I KILLED MY COMPUTER the other day, an action I can’t recommend highly enough. The cause of death was coffee, the original smart weapon. Pour some into a human and he becomes alert and productive. Spill even a few drops on a laptop and that sucker checks right into the digital version of the Long Pine Condo. In memoriam, I decided to go fishing. The perch were running, so I called my friend Paula, who not only keeps tabs on the annual run but also curses better than anybody I know.
She was waiting at the dock when I showed up. Selecting her favorite rowboat, one of the 70-year-olds that know the river the best, she steered us down to an ancient sycamore leaning out over the water. “Drop the rock and let out enough line so we’re clear of them,” she said, nodding her chin upward. A dozen cormorants perched above us, ready for any shad venturing near the surface. “You do not want a [expletive] cormorant to crap on you,” she said. “Trust me, honey. That [expletive] stuff is like battery acid.” As if on cue, something white and semisolid splatted into the water not 10 feet away.
Five hours later, my hands numb from filleting a couple dozen iced-down fish (“It’s [expletive] hell on your hands, but it keeps the fish from going mushy,” Paula explained), I realized I was going to be late to pick up my daughter. I drove home, dumped the rods, threw the fish in the fridge, and raced to school. Emma came over at a gallop. “Retta’s mom is taking some kids to her grandma’s house at Lake Barcroft,” she announced breathlessly. “Can we go? Can we?” Ten minutes later, we were caravanning to a tiny private lake in a community so upscale you can probably be fined if caught doing your own yard work. We were six kids, two moms, and one fishy-smelling dad. The kids ran for the beach, screaming and kicking sand at one another.

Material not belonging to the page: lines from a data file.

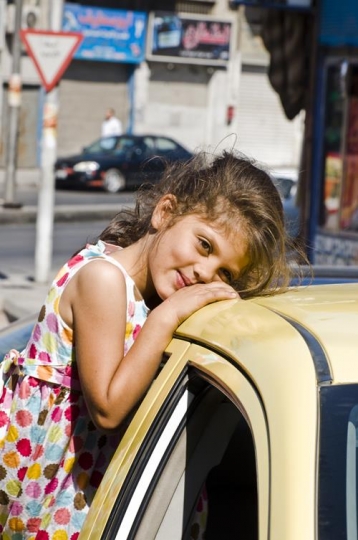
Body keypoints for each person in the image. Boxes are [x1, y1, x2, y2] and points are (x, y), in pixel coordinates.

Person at [0, 150, 296, 538]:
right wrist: (166, 317)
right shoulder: (105, 280)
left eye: (225, 271)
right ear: (164, 213)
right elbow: (107, 409)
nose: (206, 272)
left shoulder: (142, 290)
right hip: (54, 493)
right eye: (204, 245)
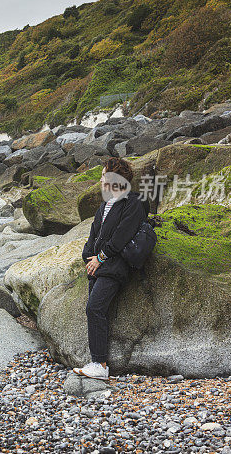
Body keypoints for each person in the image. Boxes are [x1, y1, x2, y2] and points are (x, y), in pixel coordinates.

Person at [74, 157, 148, 380]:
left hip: (115, 266)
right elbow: (93, 236)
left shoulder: (133, 202)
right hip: (98, 267)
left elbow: (121, 236)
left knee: (94, 308)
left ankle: (100, 365)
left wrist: (101, 258)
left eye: (104, 175)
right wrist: (89, 258)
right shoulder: (104, 205)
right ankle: (97, 362)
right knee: (95, 310)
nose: (100, 180)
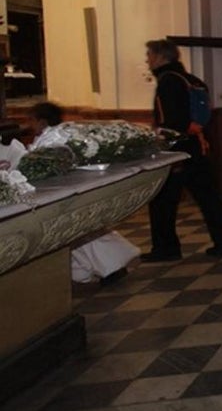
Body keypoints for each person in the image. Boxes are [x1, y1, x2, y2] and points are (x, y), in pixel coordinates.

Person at [144, 39, 222, 261]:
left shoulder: (168, 81)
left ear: (160, 57)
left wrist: (167, 150)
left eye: (149, 55)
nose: (147, 60)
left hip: (178, 150)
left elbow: (172, 121)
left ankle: (166, 248)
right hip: (197, 145)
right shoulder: (190, 78)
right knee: (208, 196)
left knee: (162, 201)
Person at [27, 102, 140, 283]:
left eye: (31, 120)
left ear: (42, 121)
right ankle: (103, 268)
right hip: (61, 192)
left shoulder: (54, 138)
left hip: (61, 192)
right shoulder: (50, 135)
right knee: (77, 237)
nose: (29, 124)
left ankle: (111, 267)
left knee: (79, 235)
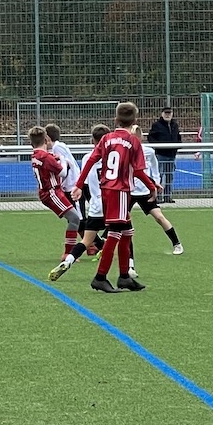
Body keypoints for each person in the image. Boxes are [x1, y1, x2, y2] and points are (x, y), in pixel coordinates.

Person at [72, 102, 157, 293]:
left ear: (115, 120)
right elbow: (138, 170)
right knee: (115, 234)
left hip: (107, 190)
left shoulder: (106, 138)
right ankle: (100, 277)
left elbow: (91, 160)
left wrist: (78, 184)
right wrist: (152, 186)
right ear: (135, 121)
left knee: (127, 232)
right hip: (119, 190)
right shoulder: (133, 141)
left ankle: (124, 276)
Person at [48, 124, 110, 283]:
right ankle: (106, 252)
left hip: (74, 187)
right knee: (122, 231)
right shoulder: (60, 147)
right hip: (91, 191)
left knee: (79, 221)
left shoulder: (59, 148)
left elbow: (65, 167)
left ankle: (75, 255)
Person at [130, 125, 184, 257]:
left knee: (159, 217)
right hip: (129, 191)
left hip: (145, 191)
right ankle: (103, 246)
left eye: (137, 136)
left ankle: (177, 244)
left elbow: (154, 169)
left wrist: (156, 182)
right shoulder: (125, 151)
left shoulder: (148, 152)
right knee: (119, 220)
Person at [30, 127, 78, 260]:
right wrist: (63, 160)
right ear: (46, 140)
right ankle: (68, 253)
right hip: (52, 192)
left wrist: (55, 158)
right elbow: (63, 172)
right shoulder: (46, 157)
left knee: (74, 218)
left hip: (49, 192)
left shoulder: (35, 155)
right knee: (75, 218)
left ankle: (72, 251)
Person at [146, 106, 181, 202]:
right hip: (161, 154)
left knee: (170, 176)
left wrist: (178, 145)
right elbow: (151, 137)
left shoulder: (174, 125)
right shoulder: (156, 125)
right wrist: (158, 146)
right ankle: (157, 196)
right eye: (166, 113)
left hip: (172, 155)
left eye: (169, 113)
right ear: (162, 114)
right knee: (159, 176)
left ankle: (167, 196)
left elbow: (178, 136)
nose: (167, 115)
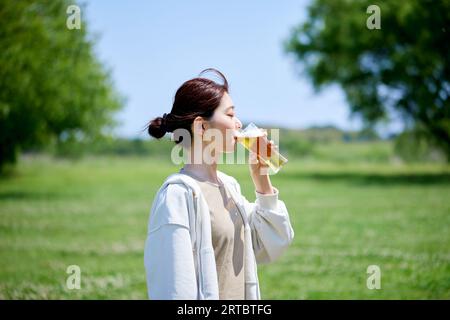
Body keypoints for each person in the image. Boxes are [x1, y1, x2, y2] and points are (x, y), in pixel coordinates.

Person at [144, 68, 294, 300]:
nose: (238, 123)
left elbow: (270, 245)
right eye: (230, 115)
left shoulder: (229, 186)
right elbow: (174, 289)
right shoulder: (177, 196)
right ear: (202, 127)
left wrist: (261, 178)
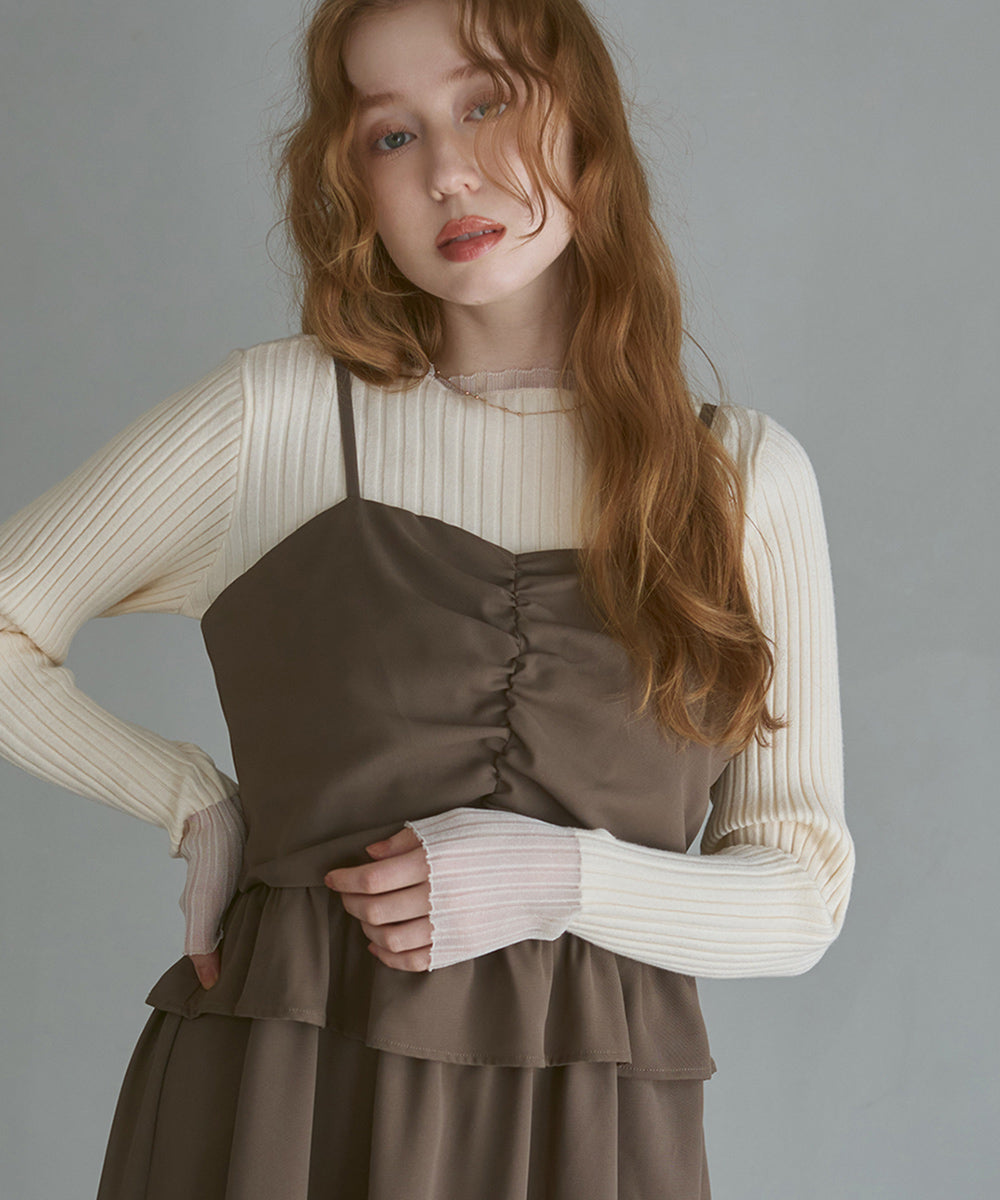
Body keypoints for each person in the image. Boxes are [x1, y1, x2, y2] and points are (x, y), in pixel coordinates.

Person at [0, 0, 855, 1196]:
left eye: (485, 102)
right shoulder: (276, 421)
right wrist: (188, 798)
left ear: (584, 121)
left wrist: (557, 880)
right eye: (390, 135)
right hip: (278, 1114)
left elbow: (802, 893)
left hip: (584, 1139)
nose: (448, 171)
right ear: (351, 180)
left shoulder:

“We wanna go fishing!” they declared. Retta’s mom said sorry, the fishing rods were locked up at Grandma’s. I had no rods, but I had hooks and mono in my tackle bag and a knife in my pocket. And I’d noticed a grove of bamboo by the parking lot.
“Who wants to go fishing?” I called. A tide of screaming children charged straight toward me. Just in time, I yelled, “Who thinks they can find some worms?” The tide split around me as kids began turning over rocks and logs. I cut six lengths of bamboo and began stripping the branches off. (The trick, I found, is to snap them off briskly rather than peel them.)
Measuring lengths of mono 2 feet longer than the rods, I attached line to pole and hook to line. I baited each with a worm, and whenever a child dared express a preference for a pole other than the one I was handing him, I recited the one phrase no parent can do without: “You get what you get and you don’t get upset.” One by one, they ran down to the water. The lone holdout was an older boy, Jonah, a fourth grader.
“Don’t you want to fish?” I asked.
“No, that’s okay, I’m good,” he said, playing it cool, as a fourth grader will when faced with the unknown and its looming potential for failure and embarrassment.
“Oh, man!” I said. “Try it. When I was your age, fishing was all I wanted to do.” I pushed the rod into his hands and told him I’d come check on him in a minute.
A first grader, Ian, went through five worms in short order. He would return and wordlessly hold up the bare hook for rebaiting, as patient and determined as a cop awaiting the world’s last donut. Shrieks of triumph began to erupt here and there along the shore, followed by the hoisting of a bluegill in the 2- to 3-inch class. At last Ian connected, racing up and down the sand. “I did it!” he kept crooning. “A fish!” Ten minutes later, Jonah, still fishless, was facing the special humiliation of being the oldest kid and the only one to fail.
“Fish like places they can hide and ambush other fish,” I said gently. “Sticks and stuff.” He moved his line over to a visible stump end. A minute later he had a live one flopping in the grass and a 200-watt glint in his eye. “Yes!” I said, high-fiving him. One of the smaller first graders, John, wandered over to examine Jonah’s fish.
“Black crappie,” he said. “Everybody else caught little pumpkinseeds.” John’s father is an angler, his mom told me, and the boy is a maniac for field guides of all sorts.
“Wow,” I said. “Sounds to me like you know nearly everything there is to know about fish.”
“Well, yeah, pretty much,” he said, then explained, “I’ve been to Florida.”
“It shows,” I said.
When it was time to go, we stashed the poles in a bush, ready for the next time we came back. As we headed to the cars, I felt as if I were walking 6 inches off the ground, like I was the catcher in the rye. I’d hooked six kids and a bunch of perch. It was as good a day’s work as I can remember doing in my life.